# I love spreading my knowledge



## lilbigtonka (Dec 30, 2008)

I am learning new bikes all the time it seems like.....just brought this one back to life after he tried following me when I told him not to lol.....few oil changes later and drain carb along with plug...........rode all night good as gold.....first time ever working on a vinson pretty easy going bike to work on and considering this bike has been in Alaska Louisiana Texas and now Florida, this was its first time sunk and he didn't know what to really do and now knows it all......moral of the story I love helping people even if they are crappy situations....





the wetter the better


----------



## filthyredneck (Feb 10, 2010)

Haha...love how shes just chillen. 

"Killing Time Using Tapatalk 2"


----------



## jctgumby (Apr 23, 2009)

Yeah I noticed that too, LoL!!!


----------



## Rack High (Feb 23, 2010)

Great job Brandon...Kawasaki Recovery Team was on the scene!


----------



## NMKawierider (Apr 11, 2009)

lilbigtonka said:


> ..just brought this one back to life after *he* tried following me when I told *him* not to lol.....
> 
> 
> the wetter the better


He? Right...Think I'd help too..


----------



## phreebsd (Dec 16, 2004)

that's what i was thinking


----------



## Shrek (Oct 4, 2011)

Rack High said:


> Great job Brandon...Kawasaki Recovery Team was on the scene!


:agreed: its funny how my father refers to my quad as my "submarine" That pic says it all.


----------



## Big D (Jun 23, 2009)

nmkawierider said:


> He? Right...Think I'd help too..


I was wondering about that too. I had to go back and take a look. 
Dude, I think we need to find you a book that explains the differences between men (He) and women (She)


----------



## lilbigtonka (Dec 30, 2008)

Ummm wow guys and gals I guess you don't see the driver off the bike, a HE is hooking up to the back of the bike lol....people these days......and yes she was chilling like a villain....and BTW that was within the first 5 min of riding lol 

the wetter the better


----------



## Shrek (Oct 4, 2011)

Holy Cr*p!!! the first 5 min of riding sounds like something that would be describing my luck LOL


----------



## Polaris425 (Dec 16, 2004)

Hope you talked him into some snorkels!


Posted via TapaTalk.


----------



## lilbigtonka (Dec 30, 2008)

O yeah he already told me when I am ready he will bring it over and we will get to work on it.....

the wetter the better


----------



## jrpro130 (May 10, 2009)

Good work man. Those things are easy as all heck to snorkel. If I remember right last one I did we punched another hole thru airbox and did dual airbox. It choked on one 1.5 snorkel. 

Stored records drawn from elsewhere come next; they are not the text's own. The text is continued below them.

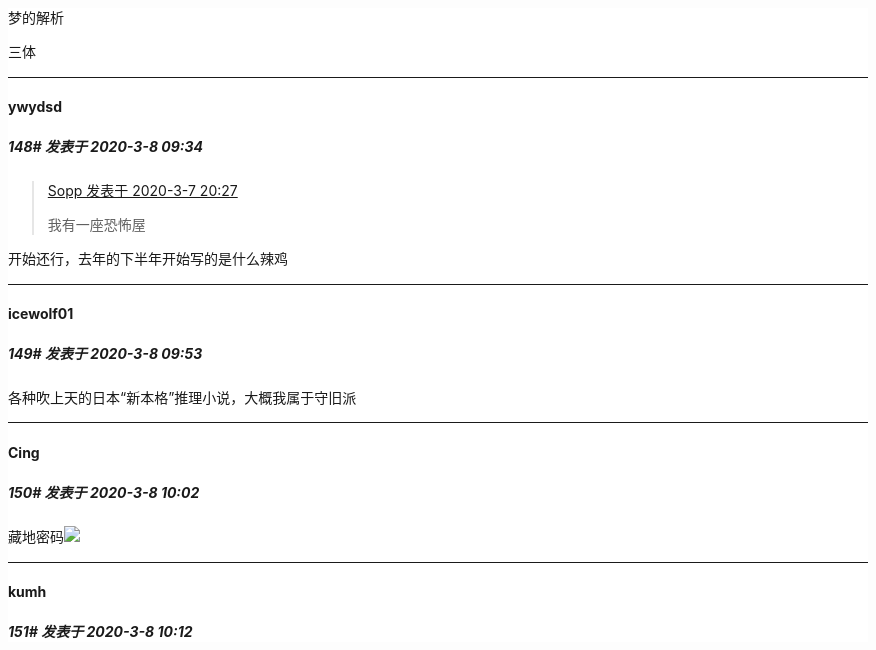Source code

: 


梦的解析

三体







*****

####  ywydsd  
##### 148#       发表于 2020-3-8 09:34



<blockquote><a href="httphttps://bbs.saraba1st.com/2b/forum.php?mod=redirect&amp;goto=findpost&amp;pid=46650027&amp;ptid=1917657" target="_blank">Sopp 发表于 2020-3-7 20:27</a>

我有一座恐怖屋</blockquote>
开始还行，去年的下半年开始写的是什么辣鸡







*****

####  icewolf01  
##### 149#       发表于 2020-3-8 09:53




各种吹上天的日本“新本格”推理小说，大概我属于守旧派







*****

####  Cing  
##### 150#       发表于 2020-3-8 10:02




藏地密码<img src="https://static.saraba1st.com/image/smiley/face2017/037.png" referrerpolicy="no-referrer">







*****

####  kumh  
##### 151#       发表于 2020-3-8 10:12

Should be wrenching instead of using TapaTalk


----------



## Big D (Jun 23, 2009)

lilbigtonka said:


> Ummm wow guys and gals I guess you don't see the driver off the bike, a HE is hooking up to the back of the bike lol....people these days......and yes she was chilling like a villain....and BTW that was within the first 5 min of riding lol
> 
> the wetter the better


I thought that was you back there.


----------



## lilbigtonka (Dec 30, 2008)

im not the one in the background either lol.....poor big d.......good try though


----------



## primetime1267 (Aug 31, 2009)

You were just trying to buy another bike for cheap.. LOL "yeah man, its done, I'll give 200 for it though" LOL


----------



## lilbigtonka (Dec 30, 2008)

lol shoot listen here mr i want 5000 for a bike and walk away with it for dang near 1500 lol.......dont know how you do it but i def need some leasons on that from you and i will give you riding lessons lol


----------